Source information section start
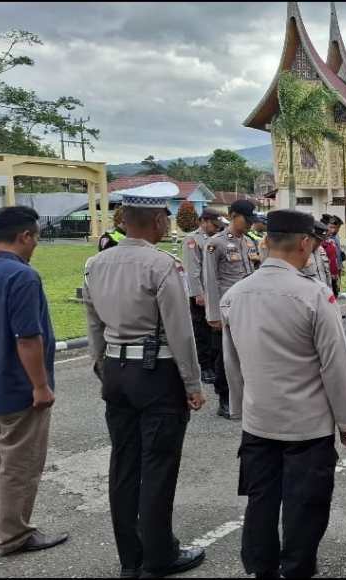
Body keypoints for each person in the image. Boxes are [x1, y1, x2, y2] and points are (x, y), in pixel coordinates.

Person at [220, 210, 346, 580]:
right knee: (305, 507)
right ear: (304, 243)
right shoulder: (314, 295)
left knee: (260, 501)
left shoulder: (235, 294)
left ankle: (260, 568)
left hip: (258, 422)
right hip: (306, 426)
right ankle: (297, 569)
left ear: (266, 241)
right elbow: (336, 366)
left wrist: (240, 408)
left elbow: (231, 361)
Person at [83, 183, 207, 578]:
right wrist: (192, 383)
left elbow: (93, 325)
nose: (168, 223)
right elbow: (180, 330)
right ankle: (158, 556)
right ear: (156, 220)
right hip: (157, 372)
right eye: (166, 217)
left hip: (117, 371)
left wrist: (101, 365)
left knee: (123, 464)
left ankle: (130, 558)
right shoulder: (161, 265)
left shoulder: (95, 263)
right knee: (158, 465)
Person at [0, 206, 68, 557]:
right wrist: (41, 385)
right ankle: (14, 535)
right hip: (19, 388)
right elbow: (28, 337)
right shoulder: (22, 276)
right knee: (19, 463)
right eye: (36, 239)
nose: (35, 246)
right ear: (25, 236)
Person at [203, 199, 261, 418]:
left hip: (247, 307)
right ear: (234, 215)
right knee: (223, 356)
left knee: (245, 353)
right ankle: (224, 398)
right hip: (226, 309)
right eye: (246, 220)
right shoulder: (215, 243)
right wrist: (213, 314)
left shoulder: (248, 242)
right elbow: (210, 279)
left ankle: (243, 395)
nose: (249, 224)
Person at [182, 208, 222, 385]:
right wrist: (198, 293)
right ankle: (204, 366)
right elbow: (192, 269)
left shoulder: (216, 238)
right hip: (201, 293)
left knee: (215, 330)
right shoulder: (193, 240)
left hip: (215, 291)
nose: (217, 227)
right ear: (204, 221)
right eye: (214, 224)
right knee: (202, 331)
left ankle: (214, 363)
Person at [302, 220, 333, 288]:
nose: (319, 243)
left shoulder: (321, 251)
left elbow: (327, 275)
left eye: (321, 241)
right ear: (310, 237)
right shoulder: (301, 253)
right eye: (318, 240)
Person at [320, 215, 344, 298]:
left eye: (335, 228)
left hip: (334, 272)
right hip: (325, 275)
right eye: (331, 227)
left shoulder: (333, 239)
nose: (333, 230)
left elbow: (335, 256)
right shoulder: (321, 241)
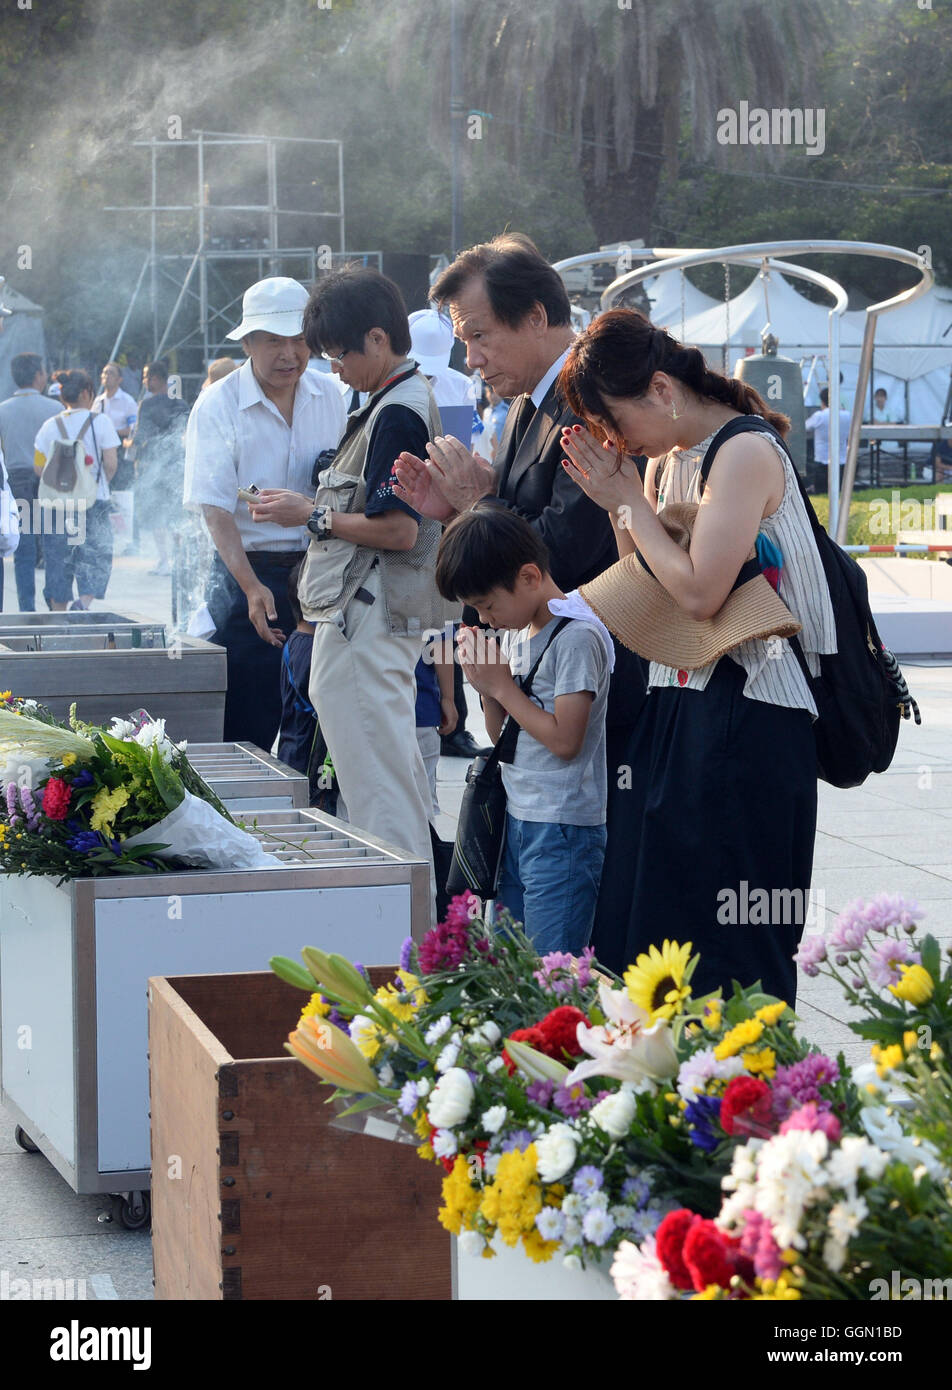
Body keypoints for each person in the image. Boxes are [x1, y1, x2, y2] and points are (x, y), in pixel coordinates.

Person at [558, 309, 837, 1004]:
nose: (619, 441)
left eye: (617, 422)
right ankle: (674, 1102)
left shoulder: (742, 452)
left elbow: (703, 594)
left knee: (737, 953)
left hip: (756, 715)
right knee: (661, 935)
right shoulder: (665, 462)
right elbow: (647, 594)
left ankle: (755, 1100)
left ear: (661, 389)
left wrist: (630, 502)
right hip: (680, 707)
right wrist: (623, 505)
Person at [248, 266, 443, 915]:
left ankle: (401, 945)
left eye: (340, 355)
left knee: (380, 793)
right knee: (387, 783)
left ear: (379, 339)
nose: (334, 370)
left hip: (368, 621)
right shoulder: (391, 401)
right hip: (366, 620)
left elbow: (396, 528)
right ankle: (408, 930)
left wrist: (310, 514)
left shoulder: (398, 413)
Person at [435, 506, 611, 954]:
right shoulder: (517, 632)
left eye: (488, 605)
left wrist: (501, 686)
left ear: (530, 577)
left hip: (562, 829)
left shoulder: (577, 636)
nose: (485, 619)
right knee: (512, 964)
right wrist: (486, 688)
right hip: (517, 816)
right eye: (475, 609)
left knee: (553, 970)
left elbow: (565, 742)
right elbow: (504, 738)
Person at [183, 276, 347, 749]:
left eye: (299, 341)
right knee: (246, 720)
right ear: (248, 342)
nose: (289, 355)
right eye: (274, 341)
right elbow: (214, 507)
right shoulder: (218, 405)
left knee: (317, 718)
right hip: (246, 576)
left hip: (319, 570)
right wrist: (251, 588)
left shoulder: (332, 395)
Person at [408, 306, 487, 760]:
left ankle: (451, 717)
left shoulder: (459, 385)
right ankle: (425, 707)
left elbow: (464, 450)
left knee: (451, 612)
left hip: (447, 508)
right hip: (404, 504)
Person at [33, 370, 119, 611]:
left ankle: (58, 611)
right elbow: (111, 462)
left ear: (63, 397)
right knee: (95, 554)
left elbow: (39, 467)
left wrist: (62, 483)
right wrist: (97, 483)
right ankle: (84, 602)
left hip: (57, 506)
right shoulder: (100, 422)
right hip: (94, 501)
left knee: (58, 558)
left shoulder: (49, 426)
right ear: (85, 393)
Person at [0, 353, 60, 610]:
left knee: (23, 547)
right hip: (50, 479)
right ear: (38, 376)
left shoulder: (2, 410)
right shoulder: (56, 409)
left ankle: (26, 607)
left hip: (17, 482)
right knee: (53, 543)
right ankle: (56, 602)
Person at [130, 360, 190, 576]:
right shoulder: (181, 404)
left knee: (158, 514)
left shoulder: (146, 405)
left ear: (155, 378)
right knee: (175, 514)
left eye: (146, 377)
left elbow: (140, 436)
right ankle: (177, 558)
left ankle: (164, 560)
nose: (145, 381)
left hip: (154, 467)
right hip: (176, 467)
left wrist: (129, 444)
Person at [805, 386, 851, 492]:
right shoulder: (847, 415)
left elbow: (805, 427)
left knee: (822, 490)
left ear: (822, 401)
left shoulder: (819, 416)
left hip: (822, 460)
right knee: (839, 489)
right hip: (842, 460)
Source information section end
» **Prompt**
With pictures omitted, repeat the entries above word for word from the line holding "right shoulder: (193, 240)" down to the line holding "left knee: (380, 793)", keeping both of those lines.

» **Answer box**
right shoulder: (193, 240)
left hip: (215, 291)
nose: (217, 227)
right ear: (204, 221)
right eye: (214, 224)
right knee: (202, 331)
left ankle: (214, 363)
Person at [302, 220, 333, 288]:
nose: (319, 243)
left shoulder: (321, 251)
left elbow: (327, 275)
left eye: (321, 241)
right ear: (310, 237)
right shoulder: (301, 253)
right eye: (318, 240)
Person at [320, 215, 344, 298]:
left eye: (335, 228)
left hip: (334, 272)
right hip: (325, 275)
right eye: (331, 227)
left shoulder: (333, 239)
nose: (333, 230)
left elbow: (335, 256)
right shoulder: (321, 241)
Body keypoints for each person in the image. Boxes are [x1, y1, x2, y2] and points are (x, y), in pixel coordinates.

Person at [558, 309, 837, 1004]:
nose: (619, 441)
left eye: (617, 422)
right ankle: (674, 1102)
left shoulder: (742, 452)
left elbow: (703, 594)
left knee: (737, 953)
left hip: (756, 715)
right knee: (661, 935)
right shoulder: (665, 462)
right elbow: (647, 594)
left ankle: (755, 1100)
left ear: (661, 389)
left wrist: (630, 502)
right hip: (680, 707)
right wrist: (623, 505)
Person at [248, 266, 443, 915]:
left ankle: (401, 945)
left eye: (340, 355)
left knee: (380, 793)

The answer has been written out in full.